While BERT is powerful for many NLP tasks, like guessing the masked word in a sentence we sometimes are interested in comparing the similarity of two sentences (or text chunks). For this purpose, we need to create a fixed-size sentence embedding for each sentence (or text chunk). Sentence-BERT (S-BERT) solves this problem by creating fixed-size sentence embeddings that can be compared efficiently using cosine similarity.

Simple Approach

Let’s assume we only have BERT model. The easiest way to create a sentence embedding is to average all the last hidden state embeddings of the tokens in the sentence.
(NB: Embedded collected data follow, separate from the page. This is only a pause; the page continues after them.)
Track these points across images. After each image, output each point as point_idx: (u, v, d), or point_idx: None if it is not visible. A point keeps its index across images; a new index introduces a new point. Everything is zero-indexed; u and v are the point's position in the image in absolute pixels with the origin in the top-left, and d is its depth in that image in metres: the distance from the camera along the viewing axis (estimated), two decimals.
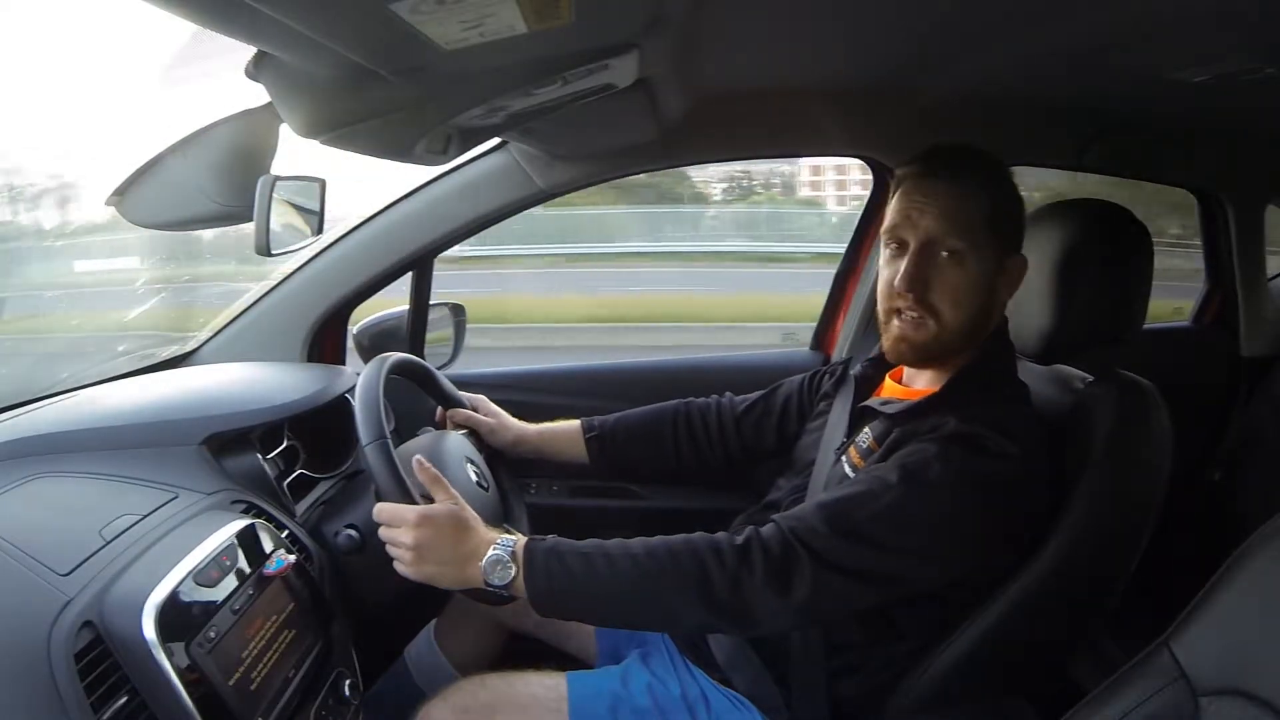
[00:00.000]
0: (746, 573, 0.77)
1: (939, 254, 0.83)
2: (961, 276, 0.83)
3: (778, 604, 0.77)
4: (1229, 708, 0.58)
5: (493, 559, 0.79)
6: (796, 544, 0.78)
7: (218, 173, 0.80)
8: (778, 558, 0.77)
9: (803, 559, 0.77)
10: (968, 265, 0.83)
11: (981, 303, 0.85)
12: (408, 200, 1.32)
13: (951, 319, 0.84)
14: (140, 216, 0.83)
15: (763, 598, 0.77)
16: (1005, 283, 0.87)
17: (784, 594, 0.77)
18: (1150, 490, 0.86)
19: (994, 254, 0.84)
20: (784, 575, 0.77)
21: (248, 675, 0.70)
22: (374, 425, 0.87)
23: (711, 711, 0.91)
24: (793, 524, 0.79)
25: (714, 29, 0.90)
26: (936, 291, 0.84)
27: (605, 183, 1.41)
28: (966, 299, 0.84)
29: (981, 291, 0.85)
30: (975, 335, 0.87)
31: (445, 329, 1.40)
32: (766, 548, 0.78)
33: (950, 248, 0.83)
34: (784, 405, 1.12)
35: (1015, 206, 0.87)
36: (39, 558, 0.66)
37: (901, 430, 0.85)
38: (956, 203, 0.83)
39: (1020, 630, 0.84)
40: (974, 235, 0.83)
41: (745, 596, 0.77)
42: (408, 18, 0.52)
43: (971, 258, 0.83)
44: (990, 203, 0.84)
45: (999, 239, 0.84)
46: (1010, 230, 0.86)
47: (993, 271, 0.85)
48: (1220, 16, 0.83)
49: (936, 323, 0.84)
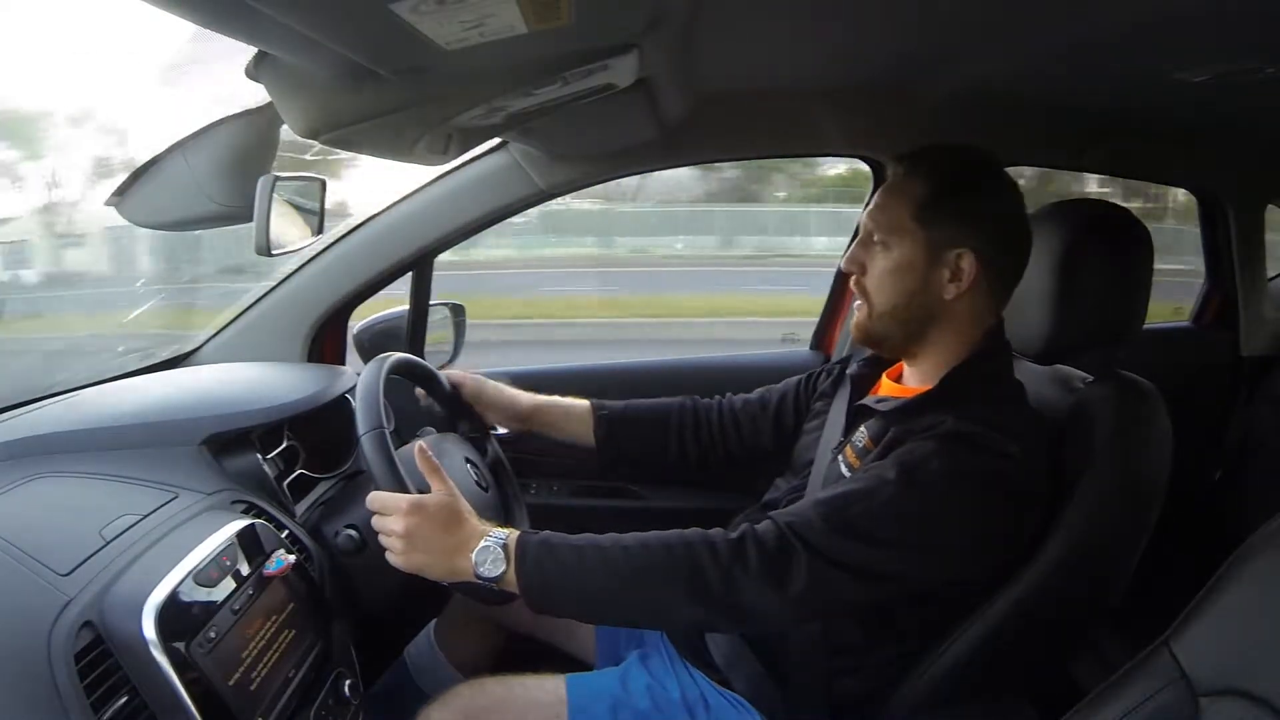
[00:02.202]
0: (740, 567, 0.77)
1: (872, 243, 0.88)
2: (885, 262, 0.87)
3: (772, 598, 0.77)
4: (1229, 708, 0.58)
5: (484, 549, 0.79)
6: (793, 539, 0.78)
7: (218, 173, 0.80)
8: (773, 552, 0.77)
9: (798, 554, 0.77)
10: (891, 253, 0.87)
11: (909, 289, 0.86)
12: (408, 200, 1.32)
13: (877, 301, 0.88)
14: (140, 216, 0.83)
15: (756, 592, 0.77)
16: (948, 277, 0.85)
17: (778, 589, 0.76)
18: (1150, 490, 0.86)
19: (923, 244, 0.85)
20: (779, 570, 0.77)
21: (248, 675, 0.70)
22: (372, 417, 0.87)
23: (711, 713, 0.91)
24: (789, 519, 0.80)
25: (714, 29, 0.90)
26: (869, 276, 0.89)
27: (604, 182, 1.41)
28: (888, 283, 0.87)
29: (906, 278, 0.86)
30: (917, 325, 0.88)
31: (445, 329, 1.40)
32: (761, 542, 0.78)
33: (877, 238, 0.88)
34: (780, 405, 1.12)
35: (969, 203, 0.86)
36: (39, 558, 0.66)
37: (898, 429, 0.85)
38: (890, 196, 0.87)
39: (1020, 630, 0.84)
40: (898, 226, 0.86)
41: (739, 590, 0.77)
42: (408, 18, 0.52)
43: (895, 246, 0.87)
44: (926, 195, 0.85)
45: (930, 230, 0.85)
46: (949, 223, 0.85)
47: (921, 262, 0.86)
48: (1220, 16, 0.83)
49: (869, 304, 0.89)
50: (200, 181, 0.80)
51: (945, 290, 0.86)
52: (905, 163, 0.89)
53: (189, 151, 0.80)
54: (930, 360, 0.89)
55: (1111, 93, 1.21)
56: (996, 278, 0.87)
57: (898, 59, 1.12)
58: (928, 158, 0.88)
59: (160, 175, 0.81)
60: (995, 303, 0.88)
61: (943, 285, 0.86)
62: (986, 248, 0.85)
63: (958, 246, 0.85)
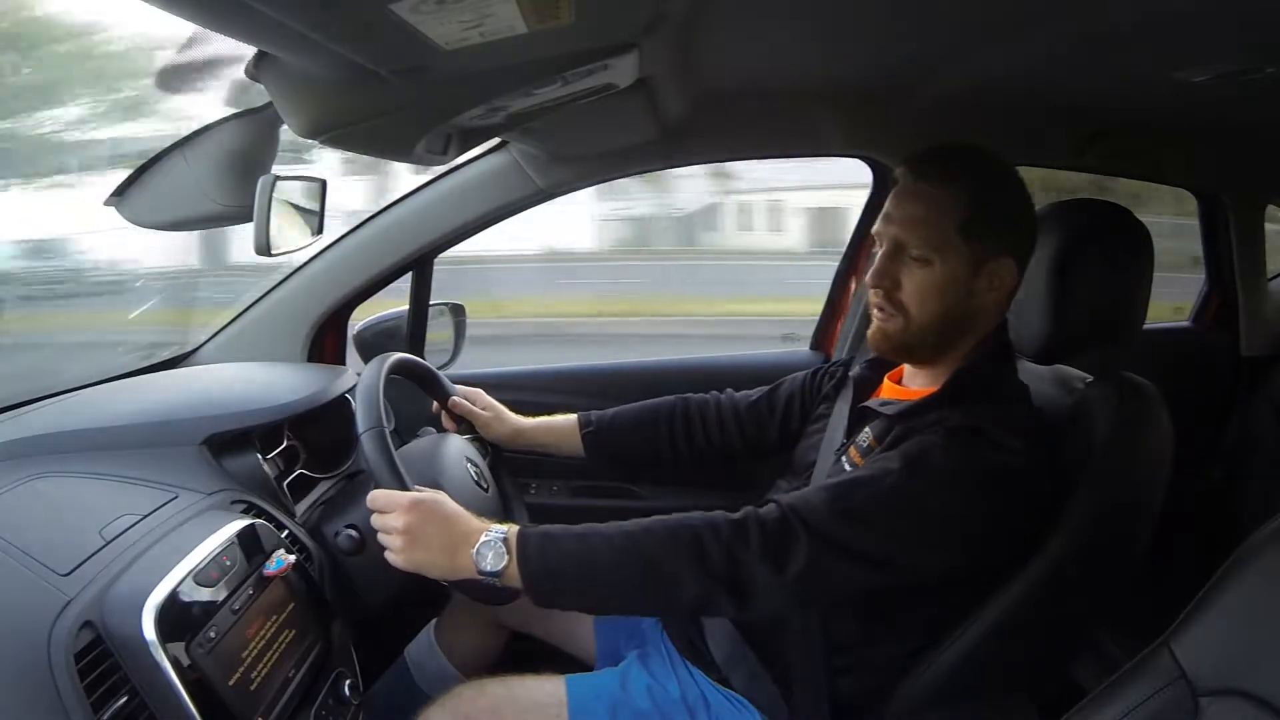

While this works to some extent, it doesn’t capture the semantic meaning as effectively.

S-BERT Approach

Sentence-BERT (S-BERT) fine-tunes BERT on sentence pair datasets using contrastive learning to create sentence embeddings that can be compared efficiently using cosine similarity.

Dataset

The most common dataset used is SNLI (Stanford Natural Language Inference) with 550,000 premise-hypothesis pairs.

SNLI Example:

Premise: “A person on a horse jumps over a log”
Entailing: “A person is outdoors on a horse” (logically follows from premise)
Contradicting: “A person is at a diner ordering an omelet” (contradicts the premise)
Neutral: “A person is training his horse for a competition” (could be true or false)

Training Objective

During fine-tuning, S-BERT learns to create sentence embeddings such that:

Similar sentences (entailment) are close together in the embedding space (cosine-sim = 1.0)
Dissimilar sentences (contradiction) are far apart (cosine-sim = -1.0)
Neutral sentences are at medium distance (cosine-sim = 0.0)

As seen in the image at top of the page, we pool the output of the BERT model to get the sentence embedding for each sentence. Then, we calculate the cosine similarity between the sentence embeddings to get the similarity score between the two sentences.